The term "zoonotic’’ may not have been widely known before the COVID-19 crisis, but it’s been a long-time passion for the vet turned UQ public health expert, who has devoted much of his research into how diseases jump from animals to humans, and what to do to minimise the risk.
“Prevention really is better than cure,” says Simon.
Simon's move to a career in public health was an “accidental” change after years of working as a vet in both Australia and the UK.
He moved his family to New Caledonia to take up a public health surveillance position for the secretariat of The Pacific Community, before resettling in Brisbane to work in global disease control in UQ’s School of Public Health.
“Now I’m most passionate about looking at the systems within which health problems occur, particularly infectious diseases,” he says.
“I find it fascinating that we have problems that arise through food production, through agriculture, also to do with lifestyles of people who live in rural areas. The complexity of their lives and also their exposures give rise to the health problems that I’m interested in, these infectious diseases that transmit from animals to humans; we call this One Health.”
Collaboration is the key
Simon believes there is an ongoing need to improve cross-collaboration between animal and human health sectors, and he therefore places a strong emphasis on teaching ‘systems thinking’.
“It’s trying to get people to see that problems don’t occur in isolation, that they occur in the context of a person or a population’s structures and settings," he says.

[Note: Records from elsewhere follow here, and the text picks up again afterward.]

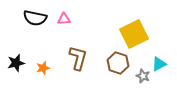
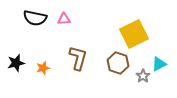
gray star: rotated 16 degrees clockwise
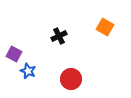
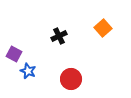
orange square: moved 2 px left, 1 px down; rotated 18 degrees clockwise
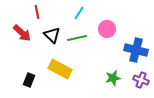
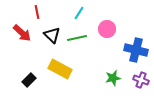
black rectangle: rotated 24 degrees clockwise
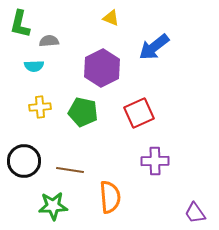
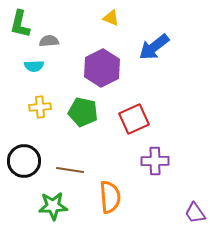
red square: moved 5 px left, 6 px down
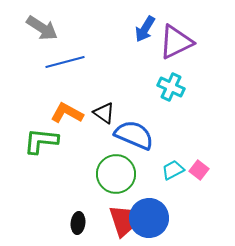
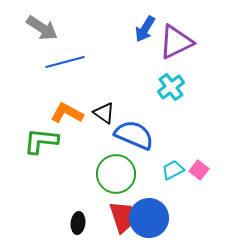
cyan cross: rotated 28 degrees clockwise
red trapezoid: moved 4 px up
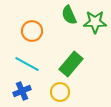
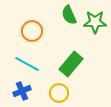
yellow circle: moved 1 px left, 1 px down
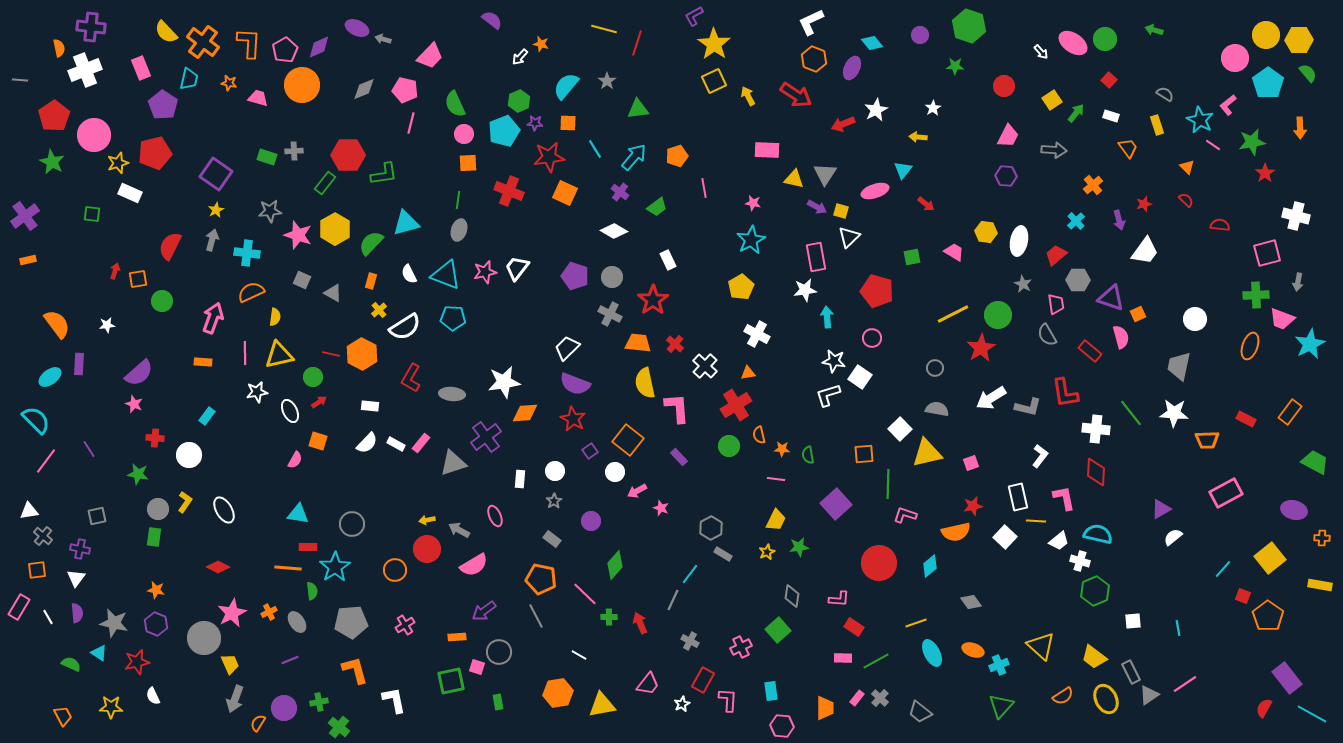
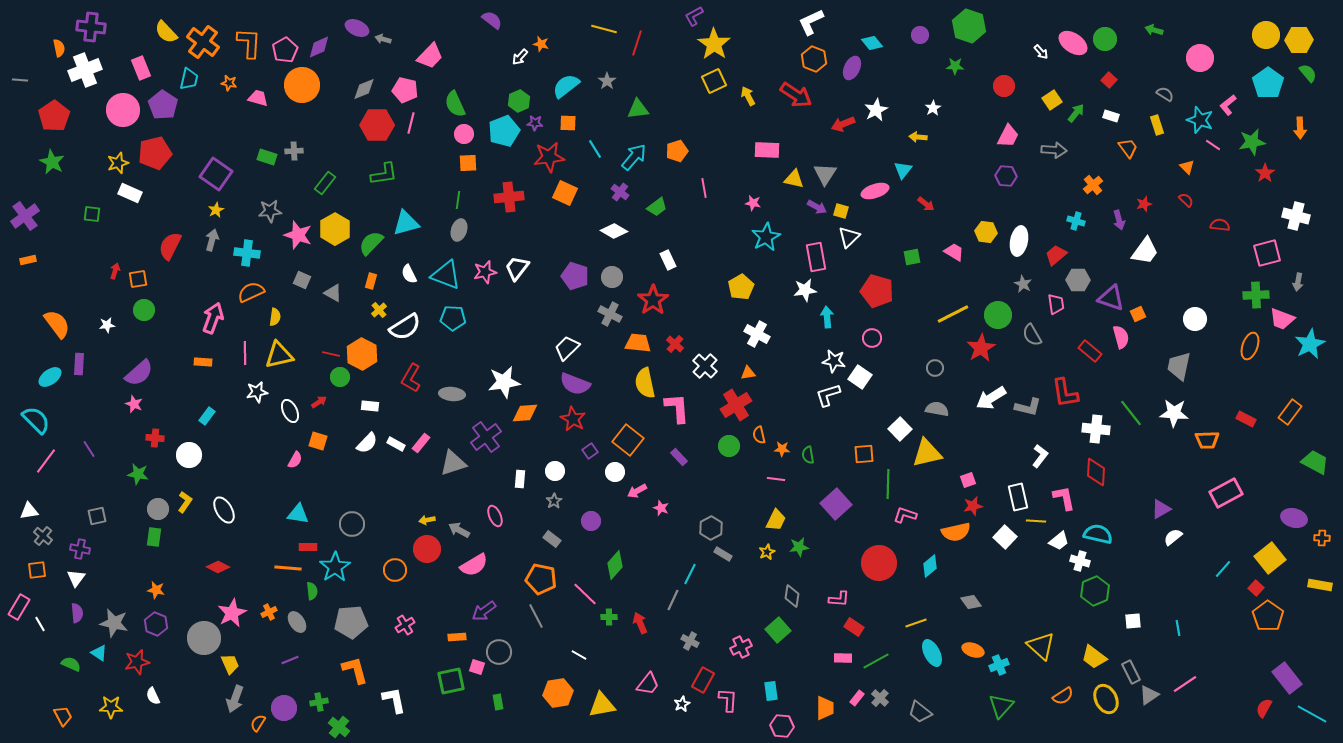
pink circle at (1235, 58): moved 35 px left
cyan semicircle at (566, 86): rotated 12 degrees clockwise
cyan star at (1200, 120): rotated 8 degrees counterclockwise
pink circle at (94, 135): moved 29 px right, 25 px up
red hexagon at (348, 155): moved 29 px right, 30 px up
orange pentagon at (677, 156): moved 5 px up
red cross at (509, 191): moved 6 px down; rotated 28 degrees counterclockwise
cyan cross at (1076, 221): rotated 30 degrees counterclockwise
cyan star at (751, 240): moved 15 px right, 3 px up
green circle at (162, 301): moved 18 px left, 9 px down
gray semicircle at (1047, 335): moved 15 px left
green circle at (313, 377): moved 27 px right
pink square at (971, 463): moved 3 px left, 17 px down
purple ellipse at (1294, 510): moved 8 px down
cyan line at (690, 574): rotated 10 degrees counterclockwise
red square at (1243, 596): moved 13 px right, 8 px up; rotated 21 degrees clockwise
white line at (48, 617): moved 8 px left, 7 px down
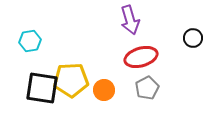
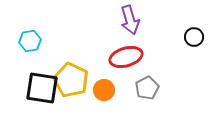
black circle: moved 1 px right, 1 px up
red ellipse: moved 15 px left
yellow pentagon: rotated 28 degrees clockwise
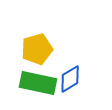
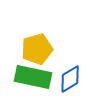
green rectangle: moved 5 px left, 6 px up
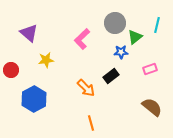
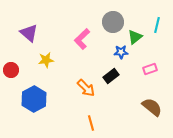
gray circle: moved 2 px left, 1 px up
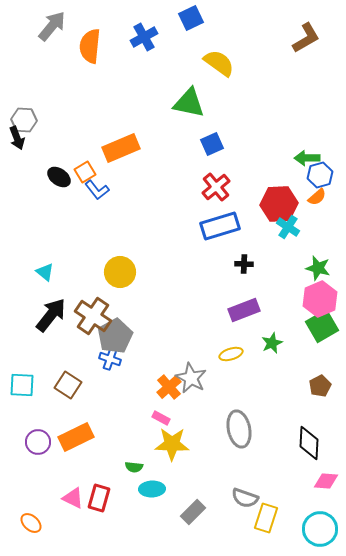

“I find that intellectually challenging and I find that when students get that point, they really do start to see the world in a different way.”
Simon explains working with stakeholders, particularly government, has always been an enjoyable part of his work, as he loves breaking problems down into their components in the hope that they can be addressed individually, then solutions developed as a whole. But as his career progressed, he wanted to make sure he was passing on concrete concepts to those coming after him.
“The teachers that I had as an undergraduate influenced the way I thought, and I suddenly realised I wanted to engage more in teaching and academic life, and develop my own scientific discipline as a way of influencing future students and generations and to try and leave a legacy,” he says.
“So, despite not being in a veterinary school, I’m now much more involved in teaching than I ever thought I would be, and my role allows me to do that problem-solving and external engagement.”